Local libraries embrace e-book revolution

The e-book revolution appears to have arrived at libraries in Grand Haven and Spring Lake. Loutit District Library and Spring Lake District Library have reported significant increases in the number of e-books checked out during 2011.
Len Painter
Jan 7, 2012


At Loutit District Library, the number of e-books checked out rose 128 percent from the previous year, according to Director John Martin.

Spring Lake District Library has also had a huge increase in the number of e-books checked out during 2011, according to Director Claire Sheridan.

“It’s been crazy,” said Martin of the surge. “All the libraries in Michigan are seeing similar numbers.”

As sales of e-reader devices continue to soar, more people are now turning to public libraries to download e-books.

Loutit and Spring Lake district libraries are members of the Lakeland Library Cooperative, which in turn is a member of the Michigan Library Cooperative.

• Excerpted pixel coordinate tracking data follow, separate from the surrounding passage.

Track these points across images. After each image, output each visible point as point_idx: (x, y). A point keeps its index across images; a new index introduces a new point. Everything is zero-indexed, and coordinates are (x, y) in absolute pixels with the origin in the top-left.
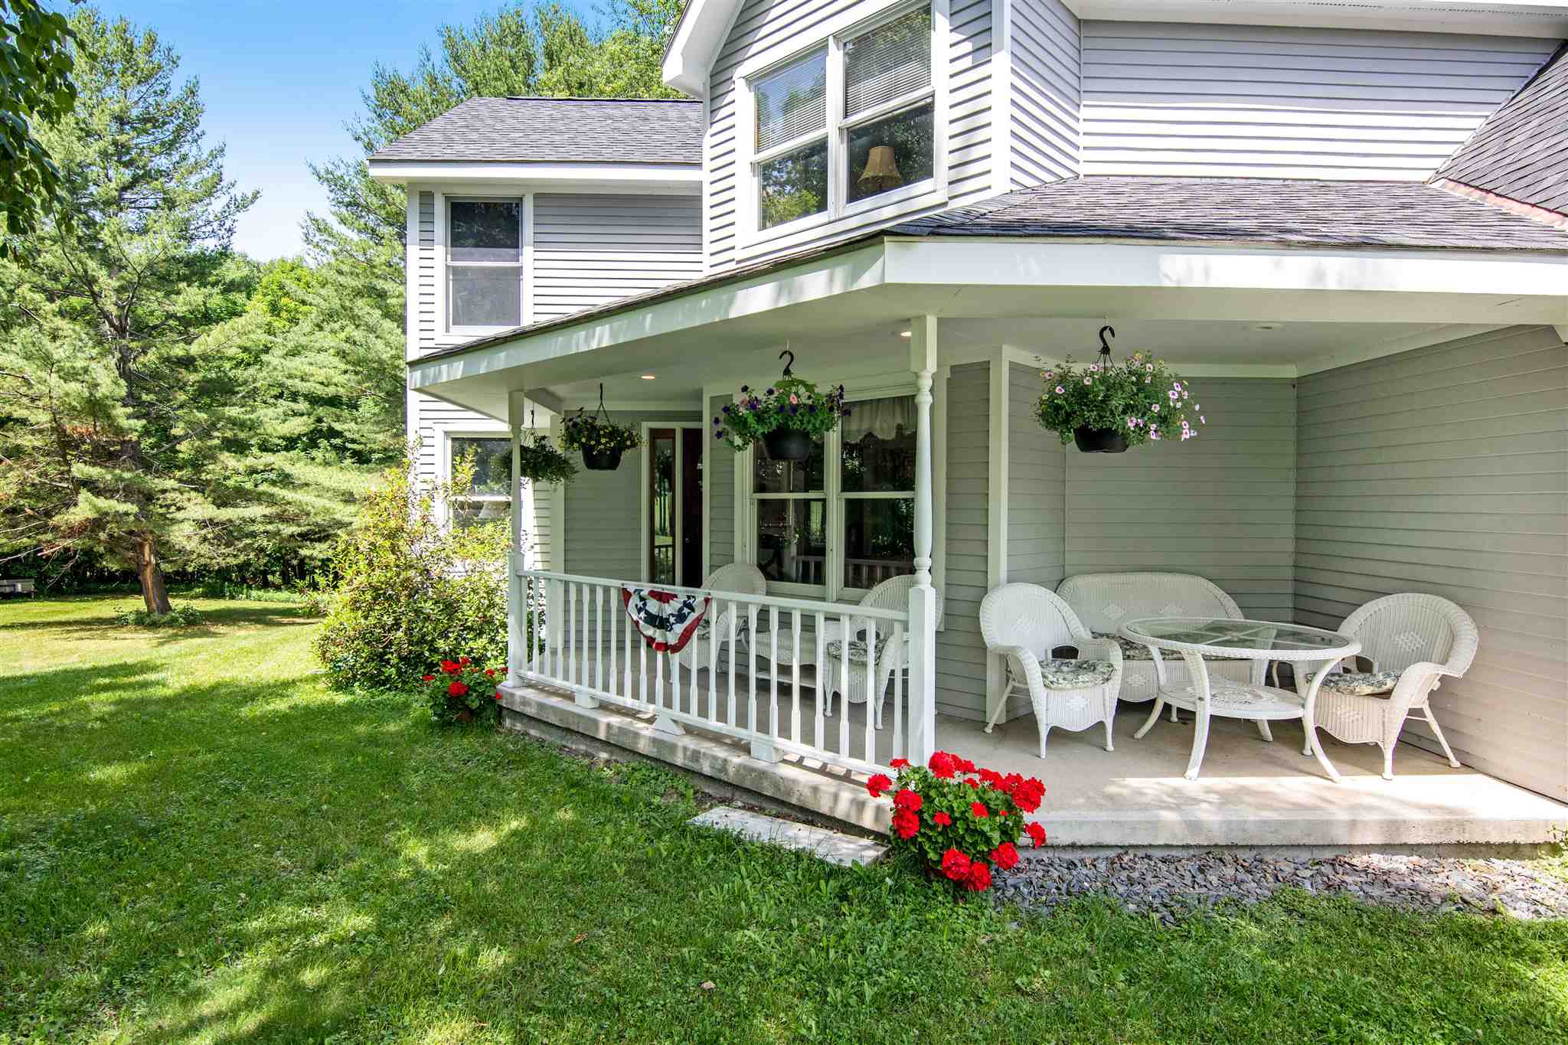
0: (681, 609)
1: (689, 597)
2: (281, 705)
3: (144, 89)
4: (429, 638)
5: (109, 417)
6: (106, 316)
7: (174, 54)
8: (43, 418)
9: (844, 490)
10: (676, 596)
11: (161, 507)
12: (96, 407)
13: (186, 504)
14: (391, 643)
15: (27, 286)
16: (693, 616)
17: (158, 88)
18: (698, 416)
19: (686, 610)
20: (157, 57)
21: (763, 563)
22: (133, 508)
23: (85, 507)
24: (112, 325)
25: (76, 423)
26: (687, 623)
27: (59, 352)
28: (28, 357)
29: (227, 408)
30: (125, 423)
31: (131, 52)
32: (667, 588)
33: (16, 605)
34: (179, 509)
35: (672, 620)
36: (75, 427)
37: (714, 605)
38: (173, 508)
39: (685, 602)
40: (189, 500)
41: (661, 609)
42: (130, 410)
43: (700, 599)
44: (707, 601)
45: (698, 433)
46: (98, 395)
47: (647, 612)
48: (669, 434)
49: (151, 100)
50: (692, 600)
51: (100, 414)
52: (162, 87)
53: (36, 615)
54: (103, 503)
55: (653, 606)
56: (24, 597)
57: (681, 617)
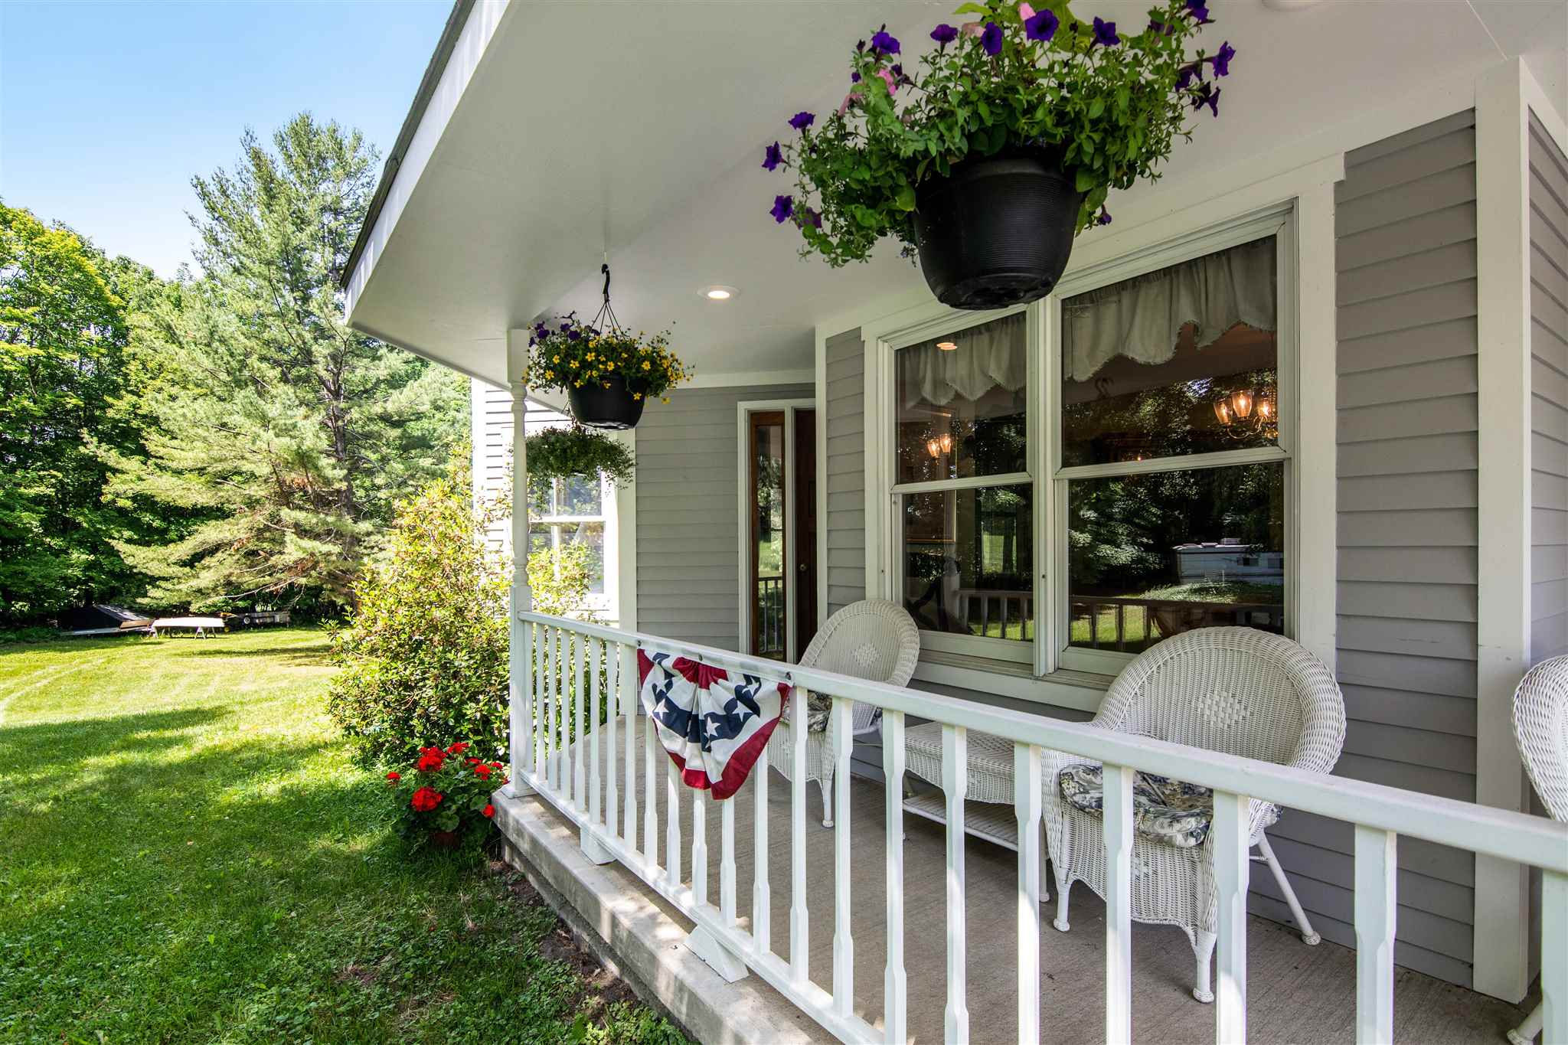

The MCL receives funds from Lakeland Cooperative members to purchase e-books that can be shared by cooperative members.

Book publishers are now selling their books in both print and digital formats, making it easier for libraries to obtain electronic copies of best-selling books, Martin said. But there are still some drawbacks, he said.

“The No. 1 complaint we get is that everyone wants the same titles in the first few months the books are out,” Martin said. “There are only so many titles.”

Both Martin and Sheridan said the spike in requests for e-books is particularly noticeable shortly after Christmas, when people receive e-reader devices as presents.

Both Loutit and Spring Lake district libraries offer programs to help patrons learn how to use their e-readers and download books. Earlier this week, 35 patrons turned out for an e-reader workshop at Loutit District Library.

Spring Lake District Library has purchased some e-readers to demonstrate how they work to patrons.

“We have a team of people ready to help patrons,” Sheridan said.

Martin said Loutit is also planning one-on-one sessions with patrons who feel they need help with using their e-reader.

“People can call to make an appointment,” he said.

Checking out e-books can be done online through the two libraries’ websites.

“You can be on vacation, and all you need is a library card and a place you can connect on the Internet to download books,” Sheridan said.

The books can be downloaded on devices in a matter of seconds. And there are no overdue fines with e-books — they automatically erase after two weeks.

“When you go on vacation, you can really load up on books,” Martin said.

Martin said one of the cool things about e-books is the really sharp color. He said cookbooks and children’s books with lots of photos are particularly good books for color.

While the circulation of e-books is skyrocketing, both Martin and Sheridan said there is room for both printed and electronic books at libraries. They both said their printed collections will continue to grow.

But they are also ready to embrace the future — e-books.